** Text **
If you run this code… you’ll realize that a lot of HTML tags (or parts of HTML tags) get counted. This is not very desirable so lets filter them out using a regular expression!
data = re.sub(r'<[^>]+>','',data)
This regular expression takes the raw data (string) returned by the get_webpage function and replaces each occurrence of an HTML tag with an empty string.
Deconstructing the regular expression:
<- matches the ‘<’ symbol
[^>]+ – matches one or more of anything except the ‘>’ symbol (where + means one or more)
>- matches the ‘>’ symbol
…and put it all together:
#!/usr/bin/python
import httplib
import httplibfrom operator import itemgetter
import re
def get_webpage(site,page):
conn = httplib.HTTPConnection(site)
conn.request("GET", page)
rd = conn.getresponse()

** Entries **

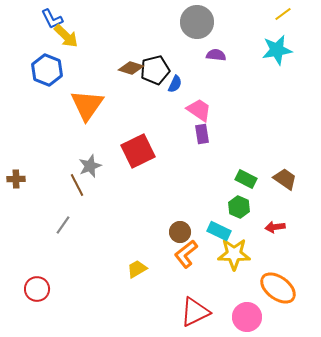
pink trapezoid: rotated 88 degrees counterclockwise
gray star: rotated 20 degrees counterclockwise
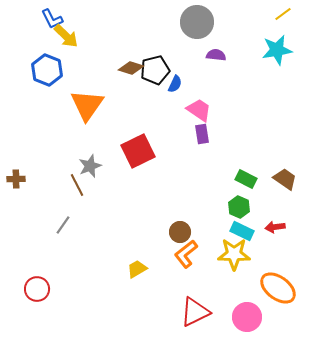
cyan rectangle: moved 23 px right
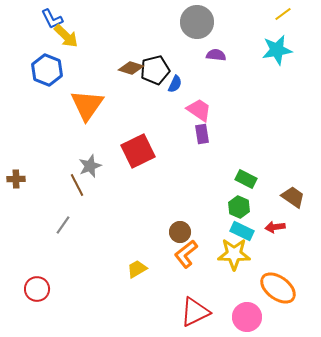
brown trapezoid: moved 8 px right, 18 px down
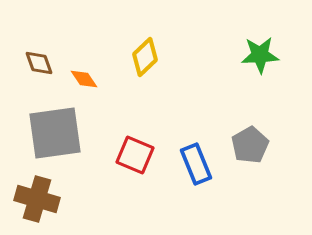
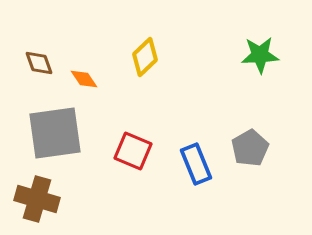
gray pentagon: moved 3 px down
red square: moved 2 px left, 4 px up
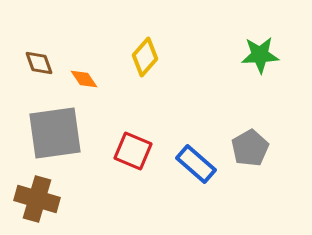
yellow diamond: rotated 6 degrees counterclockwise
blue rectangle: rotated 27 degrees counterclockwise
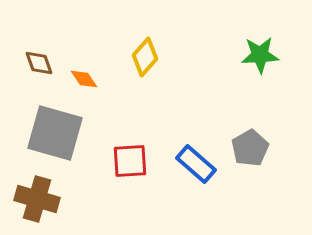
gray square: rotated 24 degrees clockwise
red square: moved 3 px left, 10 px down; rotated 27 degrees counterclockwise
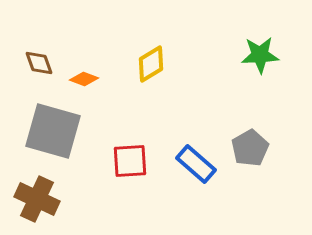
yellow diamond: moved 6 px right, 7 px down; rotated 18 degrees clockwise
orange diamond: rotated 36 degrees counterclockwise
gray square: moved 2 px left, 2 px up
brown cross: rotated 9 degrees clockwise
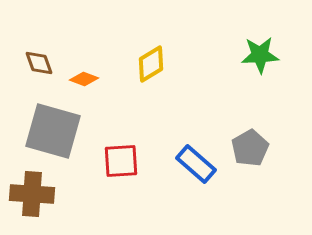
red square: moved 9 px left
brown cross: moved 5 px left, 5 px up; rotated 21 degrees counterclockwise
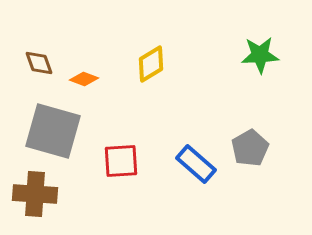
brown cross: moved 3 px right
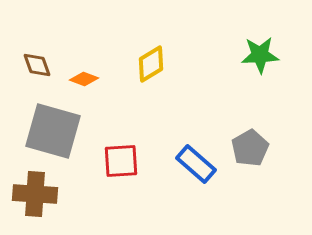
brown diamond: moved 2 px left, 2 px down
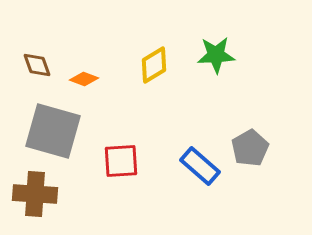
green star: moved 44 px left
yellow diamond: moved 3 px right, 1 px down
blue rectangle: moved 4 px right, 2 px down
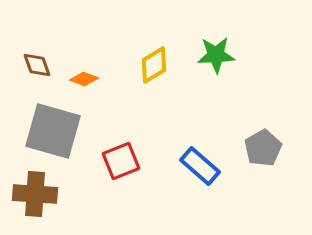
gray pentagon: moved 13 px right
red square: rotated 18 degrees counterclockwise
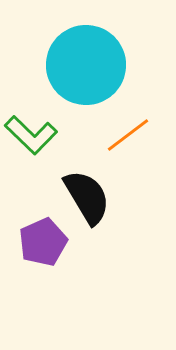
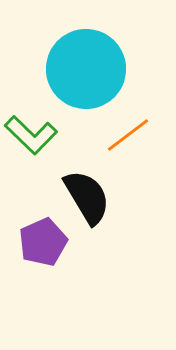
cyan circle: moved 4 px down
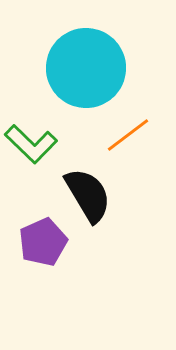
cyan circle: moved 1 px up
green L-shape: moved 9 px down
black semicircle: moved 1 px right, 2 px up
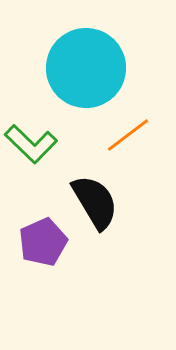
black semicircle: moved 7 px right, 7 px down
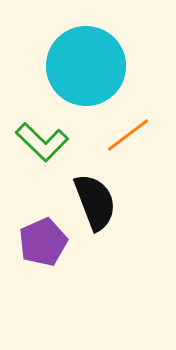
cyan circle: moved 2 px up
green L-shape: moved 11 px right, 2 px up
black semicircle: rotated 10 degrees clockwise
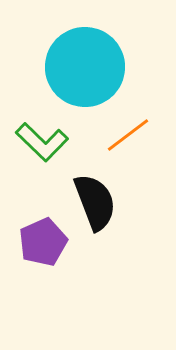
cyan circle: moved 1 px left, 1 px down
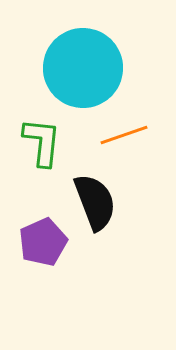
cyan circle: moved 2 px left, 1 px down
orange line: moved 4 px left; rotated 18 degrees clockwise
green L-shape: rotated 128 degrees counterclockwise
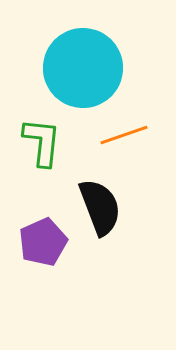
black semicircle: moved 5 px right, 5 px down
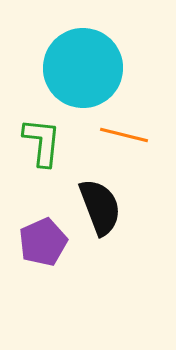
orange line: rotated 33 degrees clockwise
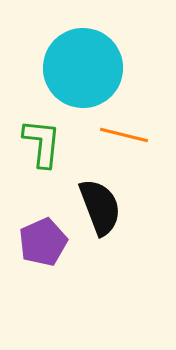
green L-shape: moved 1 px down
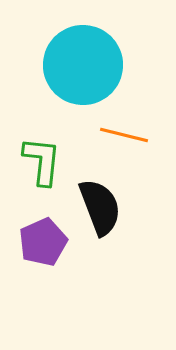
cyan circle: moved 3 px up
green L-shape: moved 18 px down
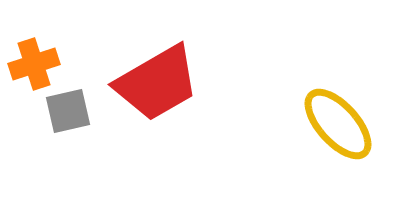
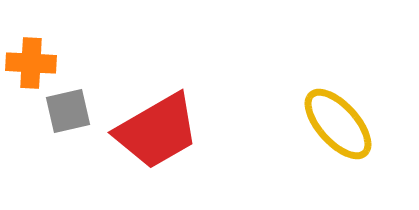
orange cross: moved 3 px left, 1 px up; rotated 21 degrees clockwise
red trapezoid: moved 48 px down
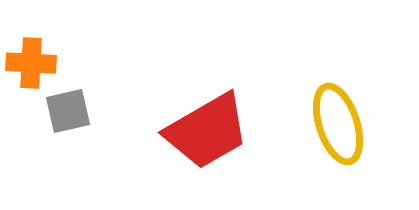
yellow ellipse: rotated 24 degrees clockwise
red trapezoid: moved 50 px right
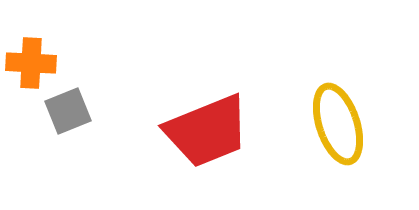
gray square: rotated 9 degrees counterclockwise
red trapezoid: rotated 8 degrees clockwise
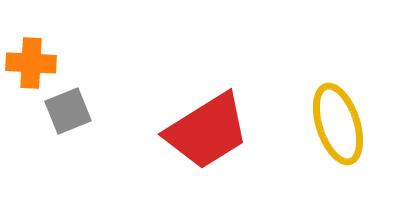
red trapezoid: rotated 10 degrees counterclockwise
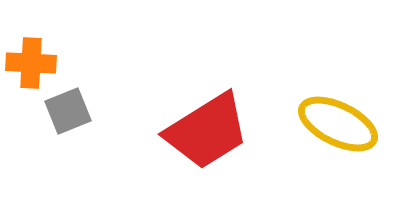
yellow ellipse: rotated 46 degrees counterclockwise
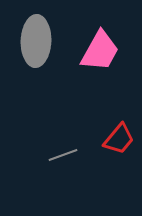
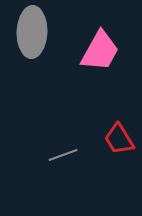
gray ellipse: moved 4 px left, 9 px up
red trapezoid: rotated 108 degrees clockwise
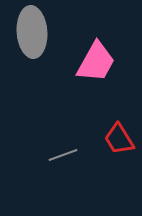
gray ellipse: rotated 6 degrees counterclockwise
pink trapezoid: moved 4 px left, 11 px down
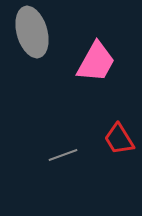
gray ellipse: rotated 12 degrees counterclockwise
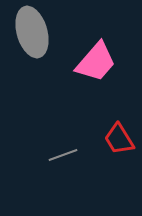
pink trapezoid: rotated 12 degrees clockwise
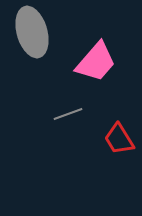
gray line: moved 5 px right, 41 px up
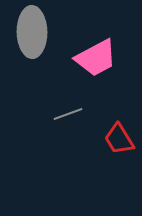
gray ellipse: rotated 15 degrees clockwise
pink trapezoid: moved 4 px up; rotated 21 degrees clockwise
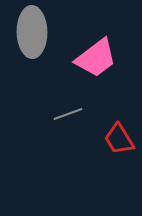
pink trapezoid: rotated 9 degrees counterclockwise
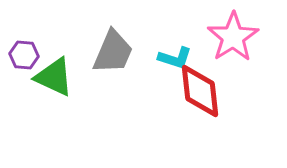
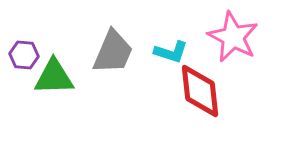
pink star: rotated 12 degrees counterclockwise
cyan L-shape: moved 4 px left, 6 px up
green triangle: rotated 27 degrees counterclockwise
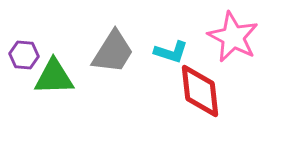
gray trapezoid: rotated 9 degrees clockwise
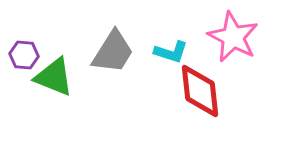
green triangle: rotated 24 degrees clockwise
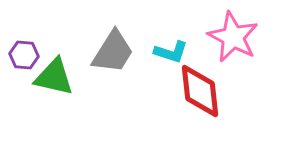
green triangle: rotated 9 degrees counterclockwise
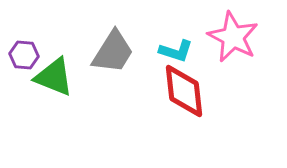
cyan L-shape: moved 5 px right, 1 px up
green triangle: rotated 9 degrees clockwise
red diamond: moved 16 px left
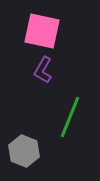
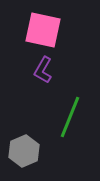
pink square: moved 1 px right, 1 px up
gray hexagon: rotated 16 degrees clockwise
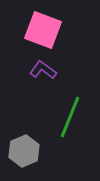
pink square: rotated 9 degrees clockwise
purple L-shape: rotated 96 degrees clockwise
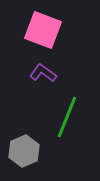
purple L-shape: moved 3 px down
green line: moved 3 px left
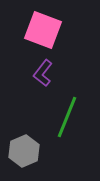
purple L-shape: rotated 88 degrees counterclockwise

** Objective **
Transcribe the text on filtering HTML tags with a regular expression in full, with no changes. The listing plays no part in this exercise.

** Completed exercise **
If you run this code… you’ll realize that a lot of HTML tags (or parts of HTML tags) get counted. This is not very desirable so lets filter them out using a regular expression!
data = re.sub(r'<[^>]+>','',data)
This regular expression takes the raw data (string) returned by the get_webpage function and replaces each occurrence of an HTML tag with an empty string.
Deconstructing the regular expression:
<- matches the ‘<’ symbol
[^>]+ – matches one or more of anything except the ‘>’ symbol (where + means one or more)
>- matches the ‘>’ symbol
…and put it all together:
#!/usr/bin/python
import httplib
import httplibfrom operator import itemgetter
import re
def get_webpage(site,page):
conn = httplib.HTTPConnection(site)
conn.request("GET", page)
rd = conn.getresponse()